AI for Transcriptomics


High‐throughput sequencing technologies are now routinely being applied to a wide range of important topics in biology and medicine, including predictive modeling, drug discovery, biomarker discovery, medical decision making, and personalized medicine. The primary challenge in this domain is the diversity and complexity of the data, which makes manual extraction of features difficult and highly professional. Existing methods overfit the features of the current dataset, and the performance of the model is greatly degraded under real-world applications and noisy disturbances. Moreover, conventional scenarios tend to focus on omics data from a single source, ignoring the diversity and multiple sources of data.

Basic Idea:

  • Using a multi-modalities integration framework to build new toolkits for cancer-related big data mining and knowledge discovery.
  • Developing an efficient and generalized pre-train models for modeling heterogeneous data from different sources.
  • Developing new biological computing platforms that leverage the proposed robust models and algorithms to solve new scientific problems and gain new insights into disease mechanisms, identify novel biomarkers of disease, and develop more effective therapies.



MetaSCDrug: Meta-Transfer Learning for Single-Cell-Level Drug Response Prediction from Transcriptome and Molecular Representations

Paper Link: https://www.biorxiv.org/content/10.1101/2024.04.25.591050.abstract

Analyzing the drug response at the cellular level is crucial for identifying biomarkers and understanding the mechanisms of resistance. Although studies on the drug response of individual cells can provide novel insights into tumor heterogeneity, pharmacogenomic data related to single-cell (SC) RNA sequencing is often limited. Transfer learning provides a promising approach to translate the knowledge of drug response from bulk cell lines to SC analysis, potentially providing an effective solution to this challenge. Previous studies often use data from single drug-cell lines to pre-train specific models and adapt the models on SC datasets, which lack pharmacogenomic information from other drugs and hinder model generalization. In this work, we introduce MetaSCDrug as a unified meta pre-training framework that integrates molecular information with transcriptomic data to simultaneously modeling cellular heterogeneity in response to multiple pre-trained drugs and generalize to unseen drugs. Our model requires only one pre-training session, followed by fine-tuning on multiple single-cell datasets by few-shot learning, achieving an average of 4.58% accuracy increase in drug response prediction compared to the baselines. Furthermore, our meta pre-training strategy effectively captures transcriptome heterogeneity in the generalization of unseen drugs, achieving a 20% improvement over the model without meta pre-training. Case studies of our framework highlight its capability to identify critical genes for resistance, providing a method for exploring drug action pathways and understanding resistance mechanisms.

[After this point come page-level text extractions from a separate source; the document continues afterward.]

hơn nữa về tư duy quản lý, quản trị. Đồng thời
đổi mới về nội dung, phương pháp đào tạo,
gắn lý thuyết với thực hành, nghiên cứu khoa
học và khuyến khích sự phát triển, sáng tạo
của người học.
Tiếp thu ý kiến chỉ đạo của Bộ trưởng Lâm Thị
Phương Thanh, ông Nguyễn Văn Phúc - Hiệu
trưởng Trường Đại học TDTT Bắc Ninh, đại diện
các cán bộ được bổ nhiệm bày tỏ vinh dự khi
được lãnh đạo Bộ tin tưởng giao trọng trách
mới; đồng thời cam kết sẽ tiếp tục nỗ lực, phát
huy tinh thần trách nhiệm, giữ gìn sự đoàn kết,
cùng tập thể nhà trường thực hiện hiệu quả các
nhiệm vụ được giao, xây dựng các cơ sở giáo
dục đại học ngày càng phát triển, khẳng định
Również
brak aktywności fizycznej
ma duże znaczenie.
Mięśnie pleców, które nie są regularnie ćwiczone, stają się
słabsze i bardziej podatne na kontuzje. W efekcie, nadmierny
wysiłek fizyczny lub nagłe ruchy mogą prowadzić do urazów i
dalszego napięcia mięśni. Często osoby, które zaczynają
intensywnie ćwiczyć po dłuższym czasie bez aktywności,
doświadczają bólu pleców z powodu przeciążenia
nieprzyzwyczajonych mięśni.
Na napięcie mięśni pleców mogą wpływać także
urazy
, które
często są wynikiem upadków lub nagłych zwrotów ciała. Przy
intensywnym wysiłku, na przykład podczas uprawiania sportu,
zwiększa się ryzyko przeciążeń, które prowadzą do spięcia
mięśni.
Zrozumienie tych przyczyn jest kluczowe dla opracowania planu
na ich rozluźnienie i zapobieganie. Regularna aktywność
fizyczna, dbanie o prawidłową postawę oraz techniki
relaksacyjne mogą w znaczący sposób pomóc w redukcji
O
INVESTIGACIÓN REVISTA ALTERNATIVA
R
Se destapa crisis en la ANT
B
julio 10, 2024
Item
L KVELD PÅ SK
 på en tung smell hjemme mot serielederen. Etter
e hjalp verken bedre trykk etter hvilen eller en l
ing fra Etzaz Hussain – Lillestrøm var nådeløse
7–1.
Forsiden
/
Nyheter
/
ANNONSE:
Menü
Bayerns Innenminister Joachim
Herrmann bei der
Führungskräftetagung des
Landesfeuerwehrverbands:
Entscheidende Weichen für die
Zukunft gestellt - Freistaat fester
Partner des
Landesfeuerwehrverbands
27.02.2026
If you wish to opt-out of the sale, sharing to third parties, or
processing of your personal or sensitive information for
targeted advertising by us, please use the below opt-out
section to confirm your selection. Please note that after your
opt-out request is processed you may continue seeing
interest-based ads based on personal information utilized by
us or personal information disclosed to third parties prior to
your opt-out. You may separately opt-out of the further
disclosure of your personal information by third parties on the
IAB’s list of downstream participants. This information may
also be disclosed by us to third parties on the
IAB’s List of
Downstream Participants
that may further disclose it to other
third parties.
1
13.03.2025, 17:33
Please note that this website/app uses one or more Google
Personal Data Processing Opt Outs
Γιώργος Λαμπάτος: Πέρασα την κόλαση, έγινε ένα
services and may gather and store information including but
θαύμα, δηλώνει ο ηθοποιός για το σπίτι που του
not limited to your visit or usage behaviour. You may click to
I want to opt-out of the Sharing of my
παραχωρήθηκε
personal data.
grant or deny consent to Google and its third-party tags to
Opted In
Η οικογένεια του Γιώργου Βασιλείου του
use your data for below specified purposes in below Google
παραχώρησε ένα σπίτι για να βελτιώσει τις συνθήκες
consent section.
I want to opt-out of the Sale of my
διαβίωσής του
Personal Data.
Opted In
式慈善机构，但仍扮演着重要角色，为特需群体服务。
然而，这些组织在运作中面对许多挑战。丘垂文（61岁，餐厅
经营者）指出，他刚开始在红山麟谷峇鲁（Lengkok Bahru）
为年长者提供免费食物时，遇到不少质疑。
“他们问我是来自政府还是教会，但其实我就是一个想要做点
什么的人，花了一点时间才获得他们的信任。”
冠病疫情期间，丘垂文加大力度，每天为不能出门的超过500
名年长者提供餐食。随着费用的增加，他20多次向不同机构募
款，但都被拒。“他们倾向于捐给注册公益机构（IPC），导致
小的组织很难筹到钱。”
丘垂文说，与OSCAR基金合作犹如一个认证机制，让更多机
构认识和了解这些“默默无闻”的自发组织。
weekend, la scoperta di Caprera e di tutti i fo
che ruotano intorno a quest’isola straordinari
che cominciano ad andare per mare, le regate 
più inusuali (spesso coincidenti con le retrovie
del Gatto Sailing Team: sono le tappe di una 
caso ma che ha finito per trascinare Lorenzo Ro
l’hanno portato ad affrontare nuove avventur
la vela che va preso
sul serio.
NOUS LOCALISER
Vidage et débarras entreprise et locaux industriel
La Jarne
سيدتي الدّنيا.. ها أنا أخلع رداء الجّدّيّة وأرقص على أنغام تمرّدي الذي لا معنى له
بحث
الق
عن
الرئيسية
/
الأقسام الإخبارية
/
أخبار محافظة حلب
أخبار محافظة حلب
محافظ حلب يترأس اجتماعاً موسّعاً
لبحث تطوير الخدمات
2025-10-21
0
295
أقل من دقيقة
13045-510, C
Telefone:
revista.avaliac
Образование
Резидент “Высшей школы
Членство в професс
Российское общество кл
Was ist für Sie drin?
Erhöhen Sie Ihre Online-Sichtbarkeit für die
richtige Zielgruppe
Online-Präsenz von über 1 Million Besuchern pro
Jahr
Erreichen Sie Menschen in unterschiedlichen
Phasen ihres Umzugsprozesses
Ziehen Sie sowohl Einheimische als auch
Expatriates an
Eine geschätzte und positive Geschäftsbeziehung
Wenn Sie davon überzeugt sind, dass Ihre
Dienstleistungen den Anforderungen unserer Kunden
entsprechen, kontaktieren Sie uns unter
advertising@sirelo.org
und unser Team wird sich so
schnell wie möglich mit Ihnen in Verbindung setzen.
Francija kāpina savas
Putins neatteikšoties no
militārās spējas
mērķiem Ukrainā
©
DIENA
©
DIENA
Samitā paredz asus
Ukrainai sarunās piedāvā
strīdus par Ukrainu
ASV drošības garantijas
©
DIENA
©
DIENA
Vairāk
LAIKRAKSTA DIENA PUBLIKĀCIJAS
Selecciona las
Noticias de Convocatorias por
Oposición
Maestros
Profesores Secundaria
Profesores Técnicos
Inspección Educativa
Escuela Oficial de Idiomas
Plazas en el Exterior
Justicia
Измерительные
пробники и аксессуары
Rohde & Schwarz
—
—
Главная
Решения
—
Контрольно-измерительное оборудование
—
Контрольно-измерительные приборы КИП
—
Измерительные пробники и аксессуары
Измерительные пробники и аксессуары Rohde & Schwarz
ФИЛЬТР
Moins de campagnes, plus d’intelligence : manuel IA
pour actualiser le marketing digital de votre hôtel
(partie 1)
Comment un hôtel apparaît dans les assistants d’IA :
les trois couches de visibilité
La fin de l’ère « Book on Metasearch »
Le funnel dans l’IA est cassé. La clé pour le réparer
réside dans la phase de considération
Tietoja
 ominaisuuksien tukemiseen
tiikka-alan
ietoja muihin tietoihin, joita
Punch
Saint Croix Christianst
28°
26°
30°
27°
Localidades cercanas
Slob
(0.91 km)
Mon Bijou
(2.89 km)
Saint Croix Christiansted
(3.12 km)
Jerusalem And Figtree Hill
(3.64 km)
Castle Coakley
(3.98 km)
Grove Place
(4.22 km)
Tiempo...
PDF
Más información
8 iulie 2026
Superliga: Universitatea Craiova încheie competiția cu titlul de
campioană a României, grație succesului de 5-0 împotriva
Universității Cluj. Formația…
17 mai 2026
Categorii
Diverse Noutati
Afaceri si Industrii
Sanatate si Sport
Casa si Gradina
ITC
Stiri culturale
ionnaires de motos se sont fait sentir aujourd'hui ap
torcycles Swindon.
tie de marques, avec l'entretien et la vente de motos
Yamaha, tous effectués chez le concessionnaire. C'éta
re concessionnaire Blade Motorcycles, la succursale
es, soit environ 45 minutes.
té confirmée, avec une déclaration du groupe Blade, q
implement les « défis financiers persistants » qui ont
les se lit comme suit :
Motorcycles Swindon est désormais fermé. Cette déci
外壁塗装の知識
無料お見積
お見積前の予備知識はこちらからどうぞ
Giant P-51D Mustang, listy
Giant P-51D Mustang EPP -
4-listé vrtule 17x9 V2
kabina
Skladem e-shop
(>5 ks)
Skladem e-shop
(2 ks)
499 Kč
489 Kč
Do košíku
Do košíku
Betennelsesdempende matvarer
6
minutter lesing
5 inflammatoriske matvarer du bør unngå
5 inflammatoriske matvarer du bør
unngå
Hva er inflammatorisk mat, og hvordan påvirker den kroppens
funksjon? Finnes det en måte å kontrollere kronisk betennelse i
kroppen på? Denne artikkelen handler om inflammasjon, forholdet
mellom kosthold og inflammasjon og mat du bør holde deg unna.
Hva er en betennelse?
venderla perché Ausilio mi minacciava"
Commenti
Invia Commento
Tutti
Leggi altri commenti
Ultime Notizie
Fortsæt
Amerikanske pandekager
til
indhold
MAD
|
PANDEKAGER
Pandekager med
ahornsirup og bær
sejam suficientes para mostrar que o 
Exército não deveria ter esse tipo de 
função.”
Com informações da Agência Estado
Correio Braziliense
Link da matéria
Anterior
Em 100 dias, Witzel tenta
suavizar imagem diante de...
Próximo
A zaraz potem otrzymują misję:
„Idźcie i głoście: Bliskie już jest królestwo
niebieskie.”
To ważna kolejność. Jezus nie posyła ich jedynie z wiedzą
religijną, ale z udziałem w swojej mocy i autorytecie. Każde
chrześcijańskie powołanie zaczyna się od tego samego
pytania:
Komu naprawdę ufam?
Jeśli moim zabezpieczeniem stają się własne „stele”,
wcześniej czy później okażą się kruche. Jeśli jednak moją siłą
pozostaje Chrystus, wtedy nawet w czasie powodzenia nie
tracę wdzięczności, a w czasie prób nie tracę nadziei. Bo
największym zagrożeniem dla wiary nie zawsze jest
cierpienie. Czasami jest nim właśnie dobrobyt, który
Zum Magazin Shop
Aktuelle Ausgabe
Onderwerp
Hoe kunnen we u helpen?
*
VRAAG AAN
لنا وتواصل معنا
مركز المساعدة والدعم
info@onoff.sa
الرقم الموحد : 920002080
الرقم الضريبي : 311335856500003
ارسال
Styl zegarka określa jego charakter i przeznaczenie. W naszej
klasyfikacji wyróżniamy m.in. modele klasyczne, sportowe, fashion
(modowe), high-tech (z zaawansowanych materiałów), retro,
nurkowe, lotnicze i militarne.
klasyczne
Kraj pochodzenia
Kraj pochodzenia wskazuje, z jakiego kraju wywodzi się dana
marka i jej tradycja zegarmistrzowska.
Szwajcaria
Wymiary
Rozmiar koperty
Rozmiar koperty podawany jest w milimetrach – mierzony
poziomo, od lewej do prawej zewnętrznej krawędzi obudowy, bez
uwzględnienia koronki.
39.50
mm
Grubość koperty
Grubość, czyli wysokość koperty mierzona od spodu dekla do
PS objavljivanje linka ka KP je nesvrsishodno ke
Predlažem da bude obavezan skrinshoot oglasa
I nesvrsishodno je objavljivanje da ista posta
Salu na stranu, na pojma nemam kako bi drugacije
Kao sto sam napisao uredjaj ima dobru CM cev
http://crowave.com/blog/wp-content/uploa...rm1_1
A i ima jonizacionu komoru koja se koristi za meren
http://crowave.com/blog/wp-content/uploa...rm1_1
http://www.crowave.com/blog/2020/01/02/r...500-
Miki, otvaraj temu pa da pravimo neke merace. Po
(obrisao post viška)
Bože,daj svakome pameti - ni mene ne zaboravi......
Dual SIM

Cytokine expression patterns: A single-cell RNA sequencing and machine learning based roadmap for cancer classification

Paper Link: https://www.sciencedirect.com/science/article/pii/S1476927124000136

Cytokines are small protein molecules that exhibit potent immunoregulatory properties, which are known as the essential components of the tumor immune microenvironment (TIME). While some cytokines are known to be universally upregulated in TIME, the unique cytokine expression patterns have not been fully resolved in specific types of cancers. To address this challenge, we develop a TIME single-cell RNA sequencing (scRNA-seq) dataset, which is designed to study cytokine expression patterns for precise cancer classification. The dataset, including 39 cancers, is constructed by integrating 684 tumor scRNA-seq samples from multiple public repositories. After screening and processing, the dataset retains only the expression data of immune cells. With a machine learning classification model, unique cytokine expression patterns are identified for various cancer categories and pioneering applied to cancer classification with an accuracy rate of 78.01%. Our method will not only boost the understanding of cancer-type-specific immune modulations in TIME but also serve as a crucial reference for future diagnostic and therapeutic research in cancer immunity.




Self-supervised learning on millions of pre-mRNA sequences improves sequence-based RNA splicing prediction

Paper Link: https://academic.oup.com/bib/article/25/3/bbae163/7644137

RNA splicing is an important post-transcriptional process of gene expression in eukaryotic cells. Predicting RNA splicing from primary sequences can facilitate the interpretation of genomic variants. We developed a novel self-supervised pre-trained language model, SpliceBERT, to improve sequence-based RNA splicing prediction. Pre-training on pre-mRNA sequences from vertebrates enables SpliceBERT to capture evolutionary conservation information and characterize the unique property of splice sites. SpliceBERT also improves zero-shot prediction of variant effects on splicing by considering sequence context information, and achieves superior performance for predicting branchpoint in the human genome and splice sites across species. Our study highlighted the importance of pre-training genomic language models on a diverse range of species and suggested that pre-trained language models were promising for deciphering the sequence logic of RNA splicing.